Noncompliance with the above requirements would give rise to personal liability for individuals responsible for inaccuracies in the disclosed information.  If noncompliance results in defective consent, franchisees would have the right to terminate or claim damages within 12 months of becoming aware of the noncompliance, or 24 months from the date of execution, whichever is later.  In addition, penalties could be imposed on the franchisor by regulatory authorities including rescission of the franchise and related agreements, damages, or penalties including disqualification.

3. Ensuring a fair relationship between franchisors and franchisees

In order to ensure a fair relationship between franchisors and franchisees after execution of a franchise agreement, the study suggests the imposition of the following mandatory terms on franchisors and franchisees.

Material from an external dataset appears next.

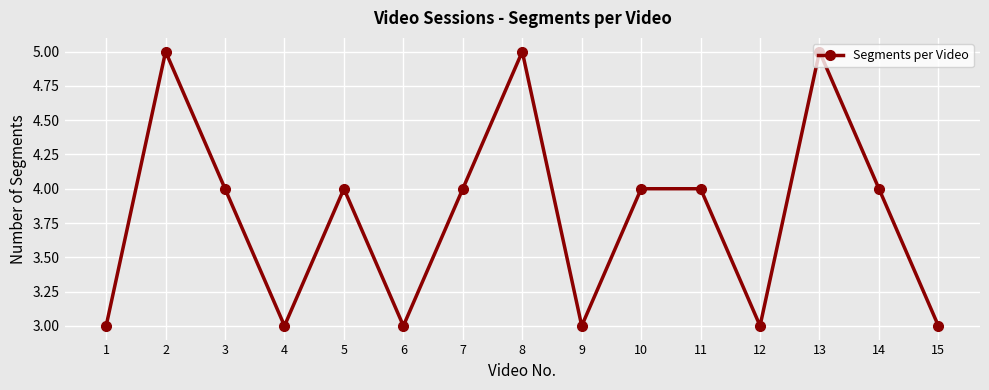

How many values are below 4?

6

Mandatory terms on franchisees to act fairly towards the franchisor:

  • not to challenge the franchisor’s intellectual property;
  • to implement the business format;
  • not to compete with the franchisor during the term and for a reasonable period thereafter;
  • to allow the franchisor the right to purchase the franchisee’s business upon termination;
  • to allow termination for cause without compensation;
  • to allow the franchisor a pre-emptive right of purchase;
  • to impose a duty of confidentiality; and
  • to purchase tied goods and services from the franchisor or its nominated suppliers.

Mandatory terms on franchisors to act fairly towards the franchisee:

  • to be the owner of, or have the right to licence, the intellectual property rights on which the franchise is based;
  • to provide a reasonable level of support and training to the franchisee;
  • to refrain from encroachment;
  • to allow the franchisee the right to sell its business, subject to the franchisor’s pre-emptive right of purchase; and
  • not to supply goods or services to the franchisee at inflated prices or goods or services which are unfit for purpose.

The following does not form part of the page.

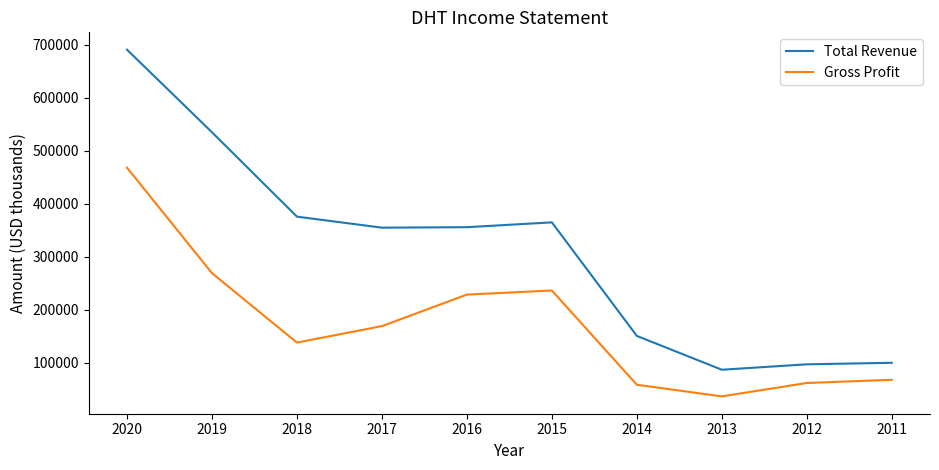

True or false: Gross Profit and Total Revenue intersect in this chart.

False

The deliberations of the IMCO regarding the regulation of franchising in the EU are set to continue for some time, with the final committee vote scheduled for April 2017.  Whether or not this initiative results in the significant level of intervention envisaged by the proposed EU-wide legislation, it certainly indicates an increased level of support for harmonisation of regulation in this area and for the use of franchising models more generally.  For franchise businesses interested in expanding in the EU, but who have encountered difficulties in navigating the current regulatory patchwork, this presents an opportunity to contribute to the debate and push for change.


1 IMCO (2016) Legal Perspective of the Regulatory Framework and Challenges for Franchising in the EU.  Available at: up.